But the cardinal deceived himself, and assisted perhaps even more than did Tiberius Carafa by his imprudence to increase the rebellion. The passions of the multitude once excited, evil-minded persons were not wanting who availed themselves of this excitement. Scarcely had the archbishop departed, when the uproar began again. Neither the Prince of Montesarchio, nor Don Prospero Tuttavilla, nor any others were able to restore peace, however lavish of their words. The populace attacked the Spanish guard belonging to the palace, broke in pieces their drums, smashed their pikes, and were so violent that the soldiers were obliged to fire. This produced an effect. Five or six of them fell, and the crowd dispersed in a wild flight.
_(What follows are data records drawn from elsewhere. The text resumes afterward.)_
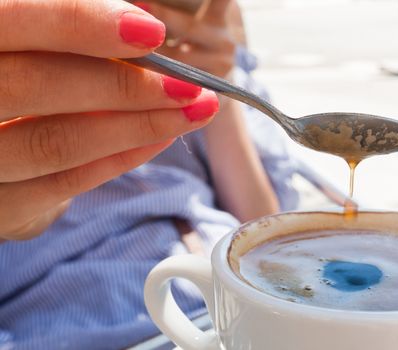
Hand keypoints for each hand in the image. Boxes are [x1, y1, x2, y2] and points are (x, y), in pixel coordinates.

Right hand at [0, 0, 218, 239]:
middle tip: (188, 86)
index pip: (11, 20)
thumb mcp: (32, 35)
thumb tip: (141, 24)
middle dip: (123, 86)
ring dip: (135, 127)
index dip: (78, 23)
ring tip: (190, 112)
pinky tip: (161, 137)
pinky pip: (61, 185)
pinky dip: (118, 159)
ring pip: (54, 143)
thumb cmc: (20, 70)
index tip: (150, 32)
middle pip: (34, 87)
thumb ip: (68, 26)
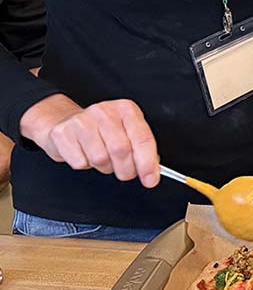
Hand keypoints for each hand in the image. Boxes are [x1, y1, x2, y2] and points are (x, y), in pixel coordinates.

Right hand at [19, 96, 160, 186]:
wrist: (65, 122)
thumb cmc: (101, 129)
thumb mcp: (126, 131)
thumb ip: (141, 148)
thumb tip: (151, 170)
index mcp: (126, 109)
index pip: (142, 138)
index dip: (148, 163)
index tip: (150, 180)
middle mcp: (105, 112)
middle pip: (121, 150)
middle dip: (126, 170)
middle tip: (125, 172)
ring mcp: (82, 121)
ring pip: (100, 159)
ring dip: (105, 167)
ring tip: (102, 158)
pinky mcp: (63, 133)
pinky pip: (80, 163)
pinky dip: (85, 165)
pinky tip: (84, 154)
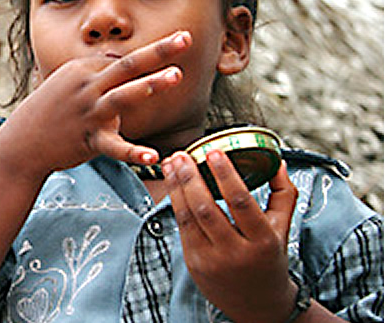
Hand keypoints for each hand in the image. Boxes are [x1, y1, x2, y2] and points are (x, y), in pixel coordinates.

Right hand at [0, 31, 190, 181]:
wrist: (21, 143)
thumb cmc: (48, 111)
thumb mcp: (67, 83)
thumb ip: (96, 74)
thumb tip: (122, 65)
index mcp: (82, 69)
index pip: (121, 60)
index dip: (150, 56)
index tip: (178, 43)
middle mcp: (86, 86)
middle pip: (127, 64)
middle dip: (158, 51)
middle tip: (186, 38)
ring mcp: (88, 112)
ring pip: (123, 95)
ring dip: (150, 84)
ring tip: (177, 76)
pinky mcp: (89, 139)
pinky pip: (114, 146)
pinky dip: (133, 153)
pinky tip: (153, 157)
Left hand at [163, 150, 298, 322]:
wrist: (258, 304)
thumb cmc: (270, 258)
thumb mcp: (283, 228)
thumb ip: (283, 193)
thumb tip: (276, 160)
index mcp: (262, 242)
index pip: (241, 202)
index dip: (225, 175)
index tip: (213, 151)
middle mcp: (235, 252)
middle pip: (207, 209)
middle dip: (190, 178)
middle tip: (182, 154)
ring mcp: (211, 259)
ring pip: (188, 216)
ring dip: (176, 186)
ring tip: (172, 163)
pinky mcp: (193, 262)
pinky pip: (182, 227)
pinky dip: (175, 202)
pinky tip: (173, 184)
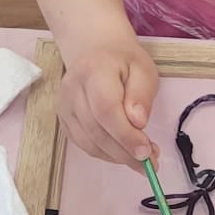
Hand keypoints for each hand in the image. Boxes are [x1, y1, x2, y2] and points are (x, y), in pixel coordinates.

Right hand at [59, 33, 159, 167]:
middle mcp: (72, 88)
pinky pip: (84, 145)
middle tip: (151, 162)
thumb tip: (138, 122)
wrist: (96, 52)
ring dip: (117, 157)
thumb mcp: (144, 69)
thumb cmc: (123, 62)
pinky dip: (106, 154)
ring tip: (142, 160)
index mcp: (93, 70)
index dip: (125, 134)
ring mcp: (64, 106)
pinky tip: (123, 153)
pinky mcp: (64, 120)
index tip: (146, 151)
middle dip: (125, 151)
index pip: (105, 108)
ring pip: (89, 142)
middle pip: (96, 130)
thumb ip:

The viceroy had profited by the interval, going out by the back door of the convent, to reach a house situated on the slope of Pizzofalcone. Here he got into a closed sedan-chair, and, accompanied by many noblemen, went to the castle of St. Elmo over the bridge built by the Duke of Medina, which unites the hill of Pizzofalcone with that of San Martino. Part of the way the mountain was so steep that the bearers of the sedan-chair in which was the viceroy could not proceed. He was obliged to get out, and by a great exertion this corpulent man climbed the height. Other cavaliers attached themselves to this procession which met with no impediment from the masses of the people who had all moved down to the lower parts of the town. The Duchess of Arcos, into whose apartments the populace had penetrated, had fled with her children and servants, with her maids of honour and many other ladies of illustrious birth belonging to the town, into Castelnuovo. But the Spanish troops had left the neighbouring posts, too weak to be able to defend them against the mob, and all the army had assembled under the Prince of Ascoli in the park, which joins the palace as well as the castle, to maintain this advantageous post by their united efforts.
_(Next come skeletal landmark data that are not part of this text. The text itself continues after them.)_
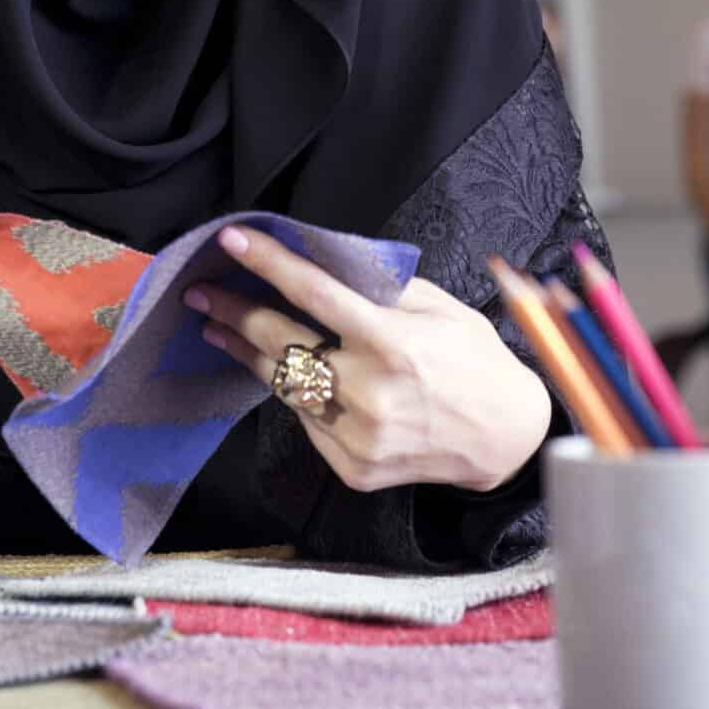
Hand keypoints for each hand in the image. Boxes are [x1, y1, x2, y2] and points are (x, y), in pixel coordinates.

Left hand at [184, 224, 551, 493]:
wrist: (507, 439)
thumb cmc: (473, 361)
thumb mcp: (439, 308)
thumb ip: (379, 290)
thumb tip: (321, 264)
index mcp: (392, 342)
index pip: (313, 294)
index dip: (268, 264)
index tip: (232, 241)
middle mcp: (368, 391)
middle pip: (280, 342)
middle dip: (234, 311)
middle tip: (201, 291)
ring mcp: (356, 435)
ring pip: (283, 385)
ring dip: (245, 353)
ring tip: (218, 327)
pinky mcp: (351, 466)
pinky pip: (306, 421)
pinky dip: (294, 392)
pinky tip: (280, 371)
The night came — what a night! A hundred thousand men marched with loud cries through the town. The churches were open, and resounded with prayers for the restoration of peace. The Theatines and Jesuits left their convents and arranged themselves in processions, singing litanies to the Madonna and the saints, but the Ora pro nobis was overpowered by the fury of the crowd. Although the first forced their way down the Toledo to the palace, and the others penetrated to the great market-place, they were obliged nevertheless to withdraw without having accomplished their object. All the highwaymen and murderers, of which Naples was full, left their hiding-places. The first thing done was to break open the prisons and set the prisoners at liberty — all, excepting those confined in the prisons of the vicarial court, for the castle of Capuano inspired the rebels with respect, whether because of a very large imperial eagle of Charles Ⅴ., fixed over the portal, or because the garrison of the old fortress, together with the sbirri, stood with lighted matches behind the cross-bars, and threatened the assailants with a bloody welcome. The prisoners in the vicarial court now sought to set themselves free, and began by destroying the cross-bars with heavy beams; but some shots, which laid two of them dead on the ground, warned them to desist from their attempt. All the other prisons were cleared, and the archives and everything that could be found in them was burnt; the toll-booths throughout the town were demolished; the mob went from one gate to another. Everywhere the toll-gatherers had escaped — nobody thought of making any resistance, and as there were no more prisons to be broken open, no more customhouses to be destroyed, the populace began to attack the houses of those whom they knew had, by farming tolls or in any other way, become rich at the expense of the people. There was no mention of defence — the proprietors were glad to save their bare lives. Many rewarded with gold the services of the rowers, who conveyed them to a villa at Posilipo, or to any other place beyond the town. But the houses were emptied: first that of the cashier of taxes, Alphonso Vagliano. Beautiful household furniture, plate, pictures, everything that could be found was dragged into the streets, thrown together in a heap and burnt; and when one of the people wanted to conceal a jewel, he was violently upbraided by the rest.


* Lettere del Cardinal Filomarino, published by G. Aiazzi. Florence, (printed again at Palermo and other places). Pp. 379–393.

The Prince of Montesarchio was the first whom the viceroy sent as a messenger of peace… Montesarchio rode to the market-place provided with a written promise of the viceroy’s touching the abolition of the taxes. He took an oath in the church of the Carmelites that the promise should be kept: the people refused to believe him.

The rioting and thorough destruction of property continued on :

All the rich and noble persons who were concerned in the farming of tolls, as well as all members of the government, saw their houses demolished. … Above forty palaces and houses were consumed by the flames on this day, or were razed to the ground…

…To oblige the viceroy the Duke of Maddaloni rode once more into the market-place, carrying with him a manifesto, according to which all the gabelles which had been introduced since the time of Charles Ⅴ. were abolished, and a general amnesty granted for the crimes already committed.

The mob were not satisfied, now claiming that they also wanted more radical political reform in the form of these “privileges of Charles Ⅴ.” They instead took the Duke captive (he escaped and fled that night). The Viceroy and company finally dug up the document enacting these principles and entrusted archbishop Filomarino to take it to the rioters as a sign of their victory (and that they could please stop rioting now). By this time, though, the riot had developed a destructive momentum, and leaders had come forward to press for, and gain, even more political concessions.

The rioters certainly showed the power of the people over their rulers, who were forced to make significant concessions in order to regain authority. Soon after these events, the Neapolitan Republic briefly became independent.

I was struck by the detail that the rioters were careful to destroy rather than loot property (“when one of the people wanted to conceal a jewel, he was violently upbraided by the rest”). This reminded me of the Boston Tea Party, which was similarly harsh against anyone who tried to filch, rather than destroy, the imported tea.